Was die (formellen) Rügen der Verletzung der

Begründungspflicht und des Beschleunigungsgebots betrifft, ist zunächst

festzustellen, dass sich die Vorinstanz bei ihrem Entscheid nicht mit allen

Parteistandpunkten einlässlich auseinandersetzen und namentlich objektiv

unwesentliche Vorbringen wie den

Einwand des Beschwerdeführers, dass an anderen Universitäten Studiengangwechsel

automatisch vollzogen würden, selbst implizit nicht zurückweisen musste. Vielmehr

konnte sich die Vorinstanz auf die für den Entscheid wesentlichen Punkte

beschränken, was sie offenkundig getan hat, indem sie sich mit den

beschwerdeführerischen Rügen der Unzuständigkeit der Abteilung Studierende zum

Erlass der Ausgangsverfügung sowie des Verstosses gegen das Verbot des

überspitzten Formalismus auseinandersetzte und die Möglichkeit einer

Fristwiederherstellung prüfte (vgl. zum Umfang der Begründungspflicht

BGE 143 III 65 E. 5.2). Desgleichen fällt auf, dass die Vorinstanz

jeweils umgehend über die beiden Gesuche der Beschwerdeführerin um vorsorgliche

Massnahmen befand und innert weniger als vier Monaten nach Beendigung des

Schriftenwechsels in der Sache entschied. Eine offenkundige

Verfahrensverschleppung liegt somit ebenfalls nicht vor.

3.3 Nach dem Gesagten sind die Gerichtskosten

dem Beschwerdeführer aufzuerlegen und ist diesem keine Parteientschädigung

zuzusprechen.

4.

Zur Rechtsmittelbelehrung des nachfolgenden

Urteilsdispositivs ist Folgendes zu erläutern: Gemäss Art. 83 lit. t

des Bundesgerichtsgesetzes vom 17. Juni 2005 (BGG, SR 173.110) ist die

Beschwerde in öffentlich-rechtlichen Angelegenheiten unzulässig gegen Entscheide

über das Ergebnis von Prüfungen und anderen Fähigkeitsbewertungen, namentlich

auf den Gebieten der Schule, der Weiterbildung und der Berufsausübung.

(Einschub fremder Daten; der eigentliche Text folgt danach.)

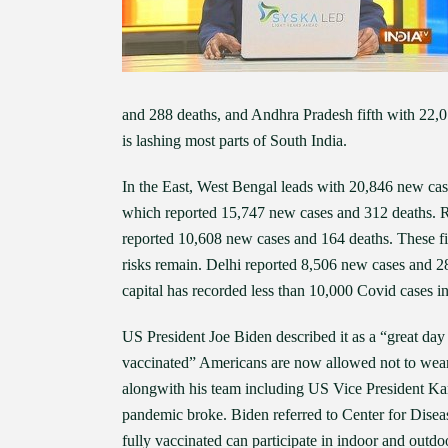
and 288 deaths, and Andhra Pradesh fifth with 22,0
is lashing most parts of South India.
In the East, West Bengal leads with 20,846 new case
which reported 15,747 new cases and 312 deaths. 
reported 10,608 new cases and 164 deaths. These fig
risks remain. Delhi reported 8,506 new cases and 289
capital has recorded less than 10,000 Covid cases in
US President Joe Biden described it as a “great da
vaccinated” Americans are now allowed not to wear 
alongwith his team including US Vice President Kam
pandemic broke. Biden referred to Center for Diseas
fully vaccinated can participate in indoor and outdo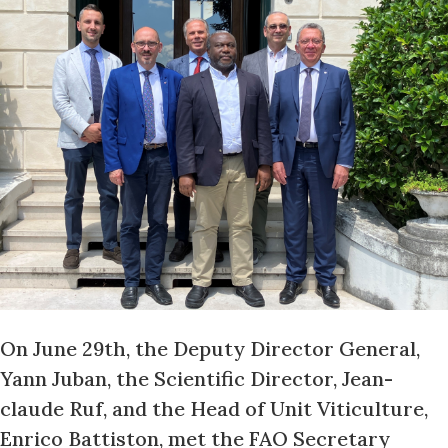
On June 29th, the Deputy Director General,
Yann Juban, the Scientific Director, Jean-
claude Ruf, and the Head of Unit Viticulture,
Enrico Battiston, met the FAO Secretary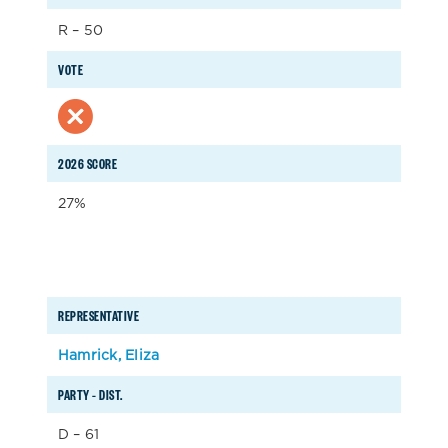
R – 50
VOTE
2026 SCORE
27%
REPRESENTATIVE
Hamrick, Eliza
PARTY – DIST.
D – 61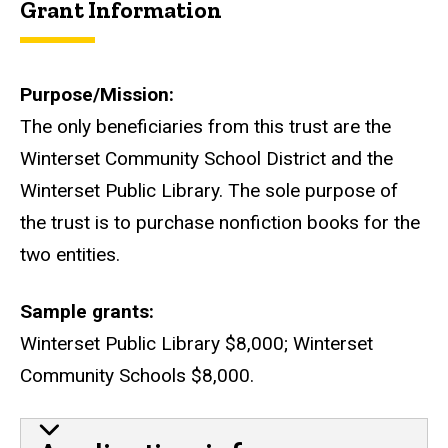
Grant Information
Purpose/Mission
The only beneficiaries from this trust are the
Winterset Community School District and the
Winterset Public Library. The sole purpose of
the trust is to purchase nonfiction books for the
two entities.
Sample grants
Winterset Public Library $8,000; Winterset
Community Schools $8,000.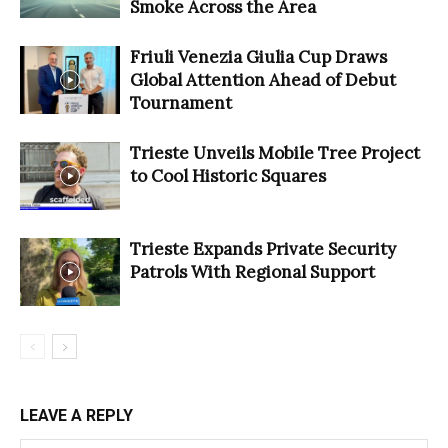
Smoke Across the Area
Friuli Venezia Giulia Cup Draws
Global Attention Ahead of Debut
Tournament
Trieste Unveils Mobile Tree Project
to Cool Historic Squares
Trieste Expands Private Security
Patrols With Regional Support
LEAVE A REPLY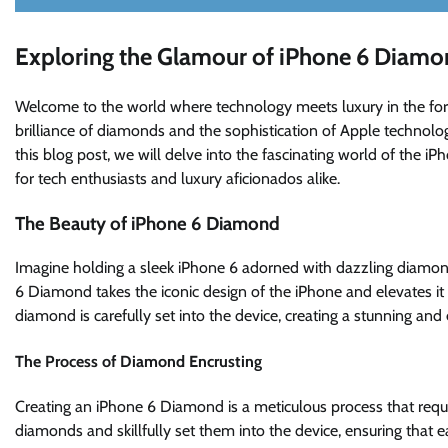
Exploring the Glamour of iPhone 6 Diamo
Welcome to the world where technology meets luxury in the form
brilliance of diamonds and the sophistication of Apple technology
this blog post, we will delve into the fascinating world of the iP
for tech enthusiasts and luxury aficionados alike.
The Beauty of iPhone 6 Diamond
Imagine holding a sleek iPhone 6 adorned with dazzling diamonds 
6 Diamond takes the iconic design of the iPhone and elevates it
diamond is carefully set into the device, creating a stunning and
The Process of Diamond Encrusting
Creating an iPhone 6 Diamond is a meticulous process that require
diamonds and skillfully set them into the device, ensuring that 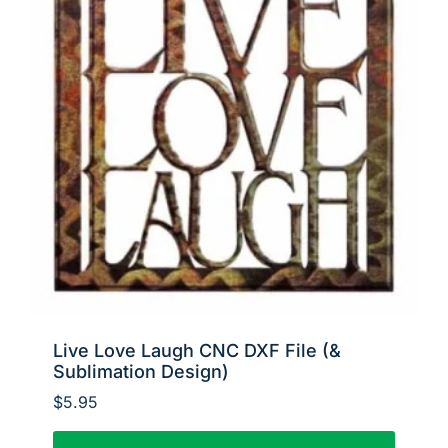
Live Love Laugh CNC DXF File (&
Sublimation Design)
$
5.95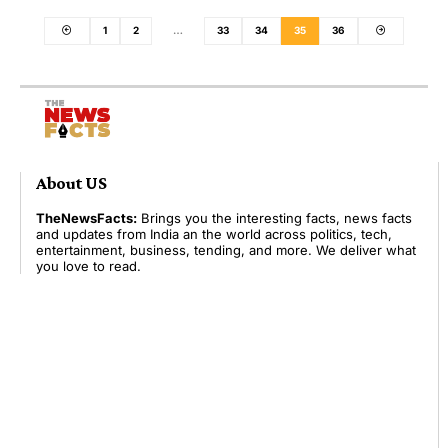
1
2
…
33
34
35
36
About US
TheNewsFacts:
Brings you the interesting facts, news facts
and updates from India an the world across politics, tech,
entertainment, business, tending, and more. We deliver what
you love to read.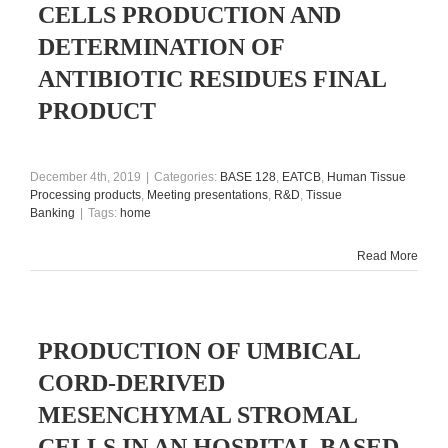
CELLS PRODUCTION AND
DETERMINATION OF
ANTIBIOTIC RESIDUES FINAL
PRODUCT
December 4th, 2019
|
Categories:
BASE 128
,
EATCB
,
Human Tissue
Processing products
,
Meeting presentations
,
R&D
,
Tissue
Banking
|
Tags:
home
Read More
PRODUCTION OF UMBICAL
CORD-DERIVED
MESENCHYMAL STROMAL
CELLS IN AN HOSPITAL BASED-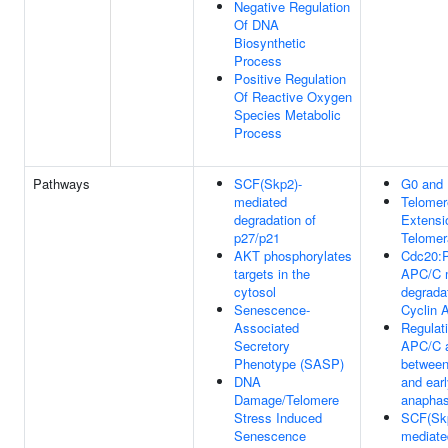
Negative Regulation
Of DNA
Biosynthetic
Process
Positive Regulation
Of Reactive Oxygen
Species Metabolic
Process
Pathways
SCF(Skp2)-
G0 and 
mediated
Telomer
degradation of
Extensi
p27/p21
Telomer
AKT phosphorylates
Cdc20:
targets in the
APC/C 
cytosol
degradat
Senescence-
Cyclin 
Associated
Regulati
Secretory
APC/C a
Phenotype (SASP)
betwee
DNA
and ear
Damage/Telomere
anapha
Stress Induced
SCF(Sk
Senescence
mediate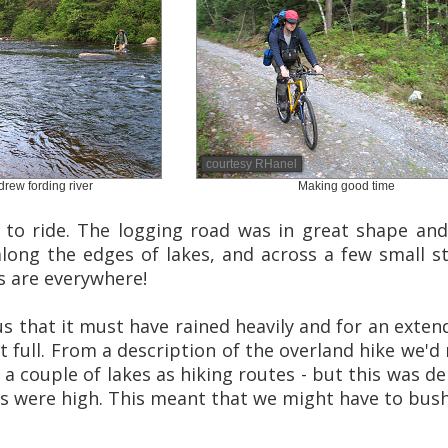
courtesy RHanel
rew fording river
Making good time
 to ride. The logging road was in great shape and 
along the edges of lakes, and across a few small s
s are everywhere!
us that it must have rained heavily and for an ext
ot full. From a description of the overland hike we'
 a couple of lakes as hiking routes - but this was d
els were high. This meant that we might have to bu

Soweit

indessen nicht die Ergebnisse der eigentlichen Prüfung, sondern

organisatorische bzw. verfahrensrechtliche Gesichtspunkte Gegenstand des

Verfahrens sind, wird dies vom Ausschlussgrund nicht erfasst und es steht die

Beschwerde in öffentlich-rechtlichen Angelegenheiten nach Art. 82 ff.

BGG zur Verfügung (vgl. BGE 136 I 229 E. 1). Ansonsten kann die subsidiäre

Verfassungsbeschwerde gemäss Art. 113 ff. BGG ergriffen werden.

Demgemäss verfügt die Einzelrichterin:

1. Die

Beschwerde wird als gegenstandslos geworden abgeschrieben.

2. Die

Gerichtsgebühr wird festgesetzt auf

Fr. 500.--; die übrigen Kosten betragen:

Fr. 95.-- Zustellkosten,

Fr. 595.-- Total der Kosten.

3. Die

Gerichtskosten werden dem Beschwerdeführer auferlegt.

4. Eine

Parteientschädigung wird nicht zugesprochen.

5. Gegen diese Verfügung kann im Sinn der Erwägungen

Beschwerde erhoben werden. Sie ist binnen 30 Tagen ab Zustellung

einzureichen beim Bundesgericht, 1000 Lausanne 14.

6. Mitteilung an:

a) die Parteien;

b) die Rekurskommission der Zürcher Hochschulen.